▸ **ASSIGNMENT**
In the listing below, locate the lines bearing the word "Knowledge". Copy every one of them.

▸ **DATA EXTRACT**

Content starts

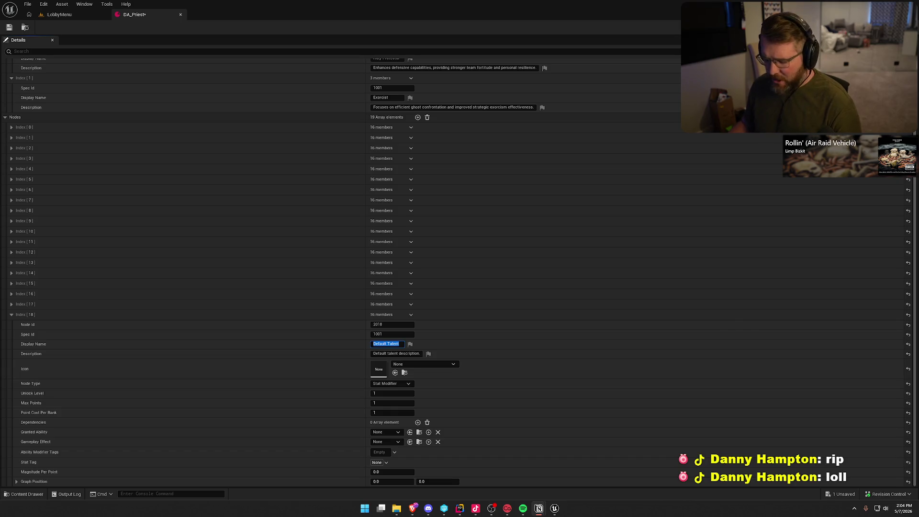
Name Index [18] Ritual Knowledge and paste the Exorcism items description.
{"action": "left_click", "coordinate": [388, 344]}
{"action": "key", "text": "ctrl+a"}
{"action": "type", "text": "Ritual Knowledge"}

Content ends

▸ **WORKED SOLUTION**
Name Index [18] Ritual Knowledge and paste the Exorcism items description.
{"action": "type", "text": "Ritual Knowledge"}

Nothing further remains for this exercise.